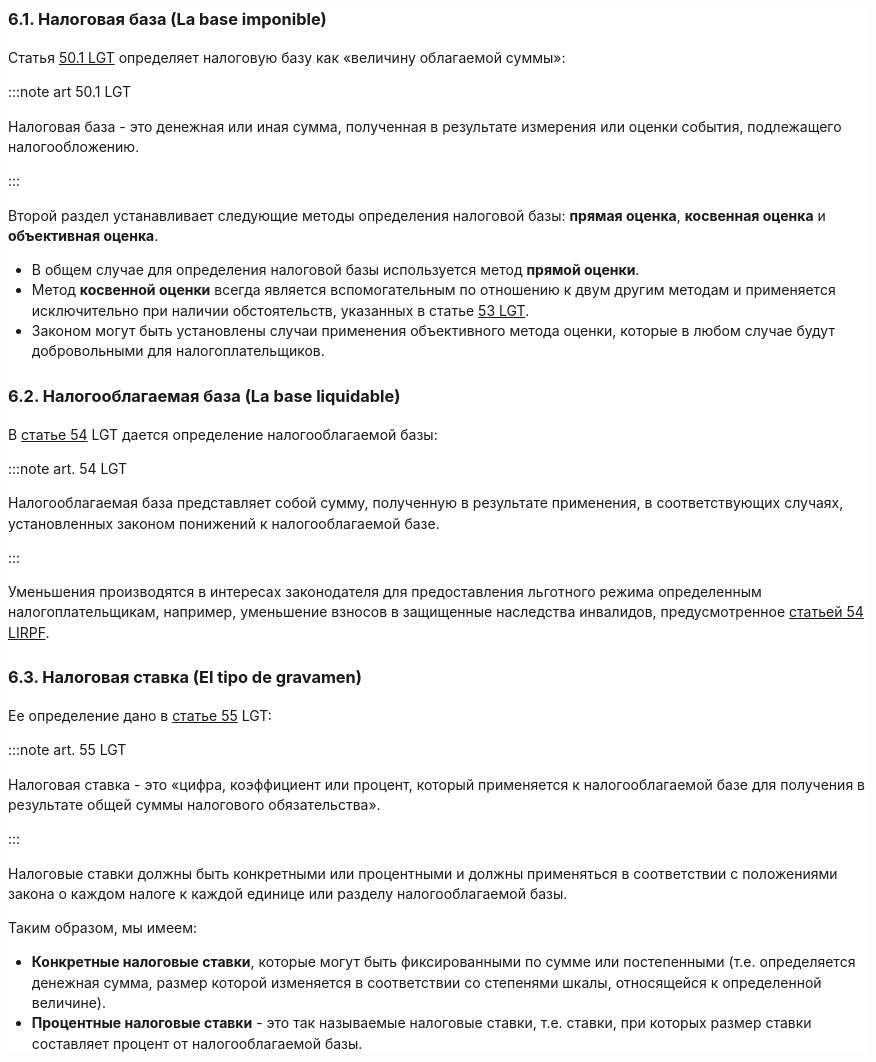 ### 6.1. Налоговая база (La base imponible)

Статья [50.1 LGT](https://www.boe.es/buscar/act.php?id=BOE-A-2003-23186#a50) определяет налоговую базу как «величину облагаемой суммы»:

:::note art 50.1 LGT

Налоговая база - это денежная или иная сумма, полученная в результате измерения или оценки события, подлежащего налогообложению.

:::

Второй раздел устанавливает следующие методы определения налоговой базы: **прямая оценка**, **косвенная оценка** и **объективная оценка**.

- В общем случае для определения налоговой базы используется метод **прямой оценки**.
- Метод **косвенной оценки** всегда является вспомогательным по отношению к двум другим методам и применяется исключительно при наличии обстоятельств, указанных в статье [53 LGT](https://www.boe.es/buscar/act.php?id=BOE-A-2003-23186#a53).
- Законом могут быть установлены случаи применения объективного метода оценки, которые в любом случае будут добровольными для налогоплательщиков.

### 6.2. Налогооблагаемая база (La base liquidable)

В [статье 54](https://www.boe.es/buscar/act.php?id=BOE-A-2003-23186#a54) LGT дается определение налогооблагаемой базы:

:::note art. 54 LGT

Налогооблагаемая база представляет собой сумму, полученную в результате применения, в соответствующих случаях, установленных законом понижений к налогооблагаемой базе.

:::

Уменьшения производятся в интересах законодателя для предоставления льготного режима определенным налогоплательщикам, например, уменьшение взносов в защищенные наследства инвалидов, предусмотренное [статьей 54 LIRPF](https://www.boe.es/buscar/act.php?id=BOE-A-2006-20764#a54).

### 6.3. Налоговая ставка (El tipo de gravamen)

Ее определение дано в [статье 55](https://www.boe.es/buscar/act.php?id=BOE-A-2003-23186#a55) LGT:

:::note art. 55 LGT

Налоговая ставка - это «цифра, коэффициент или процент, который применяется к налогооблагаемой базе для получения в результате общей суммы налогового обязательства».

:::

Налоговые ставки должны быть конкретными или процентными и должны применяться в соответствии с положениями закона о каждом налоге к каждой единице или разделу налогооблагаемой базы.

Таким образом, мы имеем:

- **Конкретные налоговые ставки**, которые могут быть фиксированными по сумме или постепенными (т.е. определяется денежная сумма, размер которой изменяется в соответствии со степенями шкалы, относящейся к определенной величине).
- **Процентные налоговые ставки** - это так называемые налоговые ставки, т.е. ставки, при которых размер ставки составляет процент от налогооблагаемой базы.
...
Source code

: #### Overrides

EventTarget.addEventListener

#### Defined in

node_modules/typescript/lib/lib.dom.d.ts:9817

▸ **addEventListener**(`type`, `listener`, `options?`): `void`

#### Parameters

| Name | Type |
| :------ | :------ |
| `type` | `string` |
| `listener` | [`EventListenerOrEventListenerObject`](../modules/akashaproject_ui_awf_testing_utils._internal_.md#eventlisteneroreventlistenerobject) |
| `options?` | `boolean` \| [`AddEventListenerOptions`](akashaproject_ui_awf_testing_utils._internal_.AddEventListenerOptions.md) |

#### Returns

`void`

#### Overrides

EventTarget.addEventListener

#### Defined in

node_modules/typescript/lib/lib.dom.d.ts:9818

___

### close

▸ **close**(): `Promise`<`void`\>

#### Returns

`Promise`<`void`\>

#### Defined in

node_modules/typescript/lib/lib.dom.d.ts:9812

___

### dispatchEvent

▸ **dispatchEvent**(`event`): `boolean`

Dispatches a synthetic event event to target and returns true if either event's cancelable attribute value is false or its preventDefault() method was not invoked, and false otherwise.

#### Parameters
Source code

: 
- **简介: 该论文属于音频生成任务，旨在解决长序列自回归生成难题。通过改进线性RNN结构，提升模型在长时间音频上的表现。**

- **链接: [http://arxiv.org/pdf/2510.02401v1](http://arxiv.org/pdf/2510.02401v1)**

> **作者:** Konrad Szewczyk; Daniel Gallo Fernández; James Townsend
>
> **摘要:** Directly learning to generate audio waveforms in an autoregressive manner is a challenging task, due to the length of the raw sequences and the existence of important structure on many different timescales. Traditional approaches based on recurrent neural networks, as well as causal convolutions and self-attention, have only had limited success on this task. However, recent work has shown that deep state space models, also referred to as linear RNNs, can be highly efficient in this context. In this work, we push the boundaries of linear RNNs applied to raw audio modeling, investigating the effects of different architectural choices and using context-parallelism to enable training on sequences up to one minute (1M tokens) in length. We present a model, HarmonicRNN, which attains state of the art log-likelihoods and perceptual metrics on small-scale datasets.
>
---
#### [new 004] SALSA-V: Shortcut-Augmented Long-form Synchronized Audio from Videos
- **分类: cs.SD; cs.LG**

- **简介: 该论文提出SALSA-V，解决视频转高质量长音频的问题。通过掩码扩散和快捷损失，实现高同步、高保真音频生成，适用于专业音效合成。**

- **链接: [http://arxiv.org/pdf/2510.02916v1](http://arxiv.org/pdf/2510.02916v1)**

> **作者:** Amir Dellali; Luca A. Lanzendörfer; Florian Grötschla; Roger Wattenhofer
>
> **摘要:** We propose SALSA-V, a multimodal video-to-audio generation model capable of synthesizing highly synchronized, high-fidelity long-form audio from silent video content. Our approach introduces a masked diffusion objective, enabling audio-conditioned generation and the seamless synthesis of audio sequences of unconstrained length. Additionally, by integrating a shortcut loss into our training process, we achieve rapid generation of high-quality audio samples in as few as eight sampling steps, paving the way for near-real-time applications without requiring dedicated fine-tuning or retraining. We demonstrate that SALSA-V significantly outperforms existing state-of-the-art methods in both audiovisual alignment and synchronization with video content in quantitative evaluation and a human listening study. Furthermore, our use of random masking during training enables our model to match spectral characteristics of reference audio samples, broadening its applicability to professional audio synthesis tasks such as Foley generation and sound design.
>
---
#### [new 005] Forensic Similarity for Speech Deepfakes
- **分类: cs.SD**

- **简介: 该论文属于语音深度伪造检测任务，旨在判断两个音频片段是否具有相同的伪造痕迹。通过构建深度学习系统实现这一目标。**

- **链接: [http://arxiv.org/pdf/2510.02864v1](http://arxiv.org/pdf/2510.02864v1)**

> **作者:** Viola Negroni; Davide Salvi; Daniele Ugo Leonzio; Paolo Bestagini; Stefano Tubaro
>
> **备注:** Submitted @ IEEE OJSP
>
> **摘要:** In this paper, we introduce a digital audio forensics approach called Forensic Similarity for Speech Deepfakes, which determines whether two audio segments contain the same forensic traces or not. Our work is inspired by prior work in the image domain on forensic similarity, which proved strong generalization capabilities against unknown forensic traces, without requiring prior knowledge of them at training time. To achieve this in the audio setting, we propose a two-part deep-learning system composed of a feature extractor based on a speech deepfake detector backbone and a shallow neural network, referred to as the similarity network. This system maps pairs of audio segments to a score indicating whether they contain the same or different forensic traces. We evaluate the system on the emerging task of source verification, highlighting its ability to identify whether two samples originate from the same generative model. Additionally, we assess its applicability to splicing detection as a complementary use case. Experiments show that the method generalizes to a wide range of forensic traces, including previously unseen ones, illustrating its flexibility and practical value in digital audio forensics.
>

### Job item
Going through the entries above, show each line that contains "сумма".

### Answer section
Налоговая база - это денежная или иная сумма, полученная в результате измерения или оценки события, подлежащего налогообложению.
- **Конкретные налоговые ставки**, которые могут быть фиксированными по сумме или постепенными (т.е. определяется денежная сумма, размер которой изменяется в соответствии со степенями шкалы, относящейся к определенной величине).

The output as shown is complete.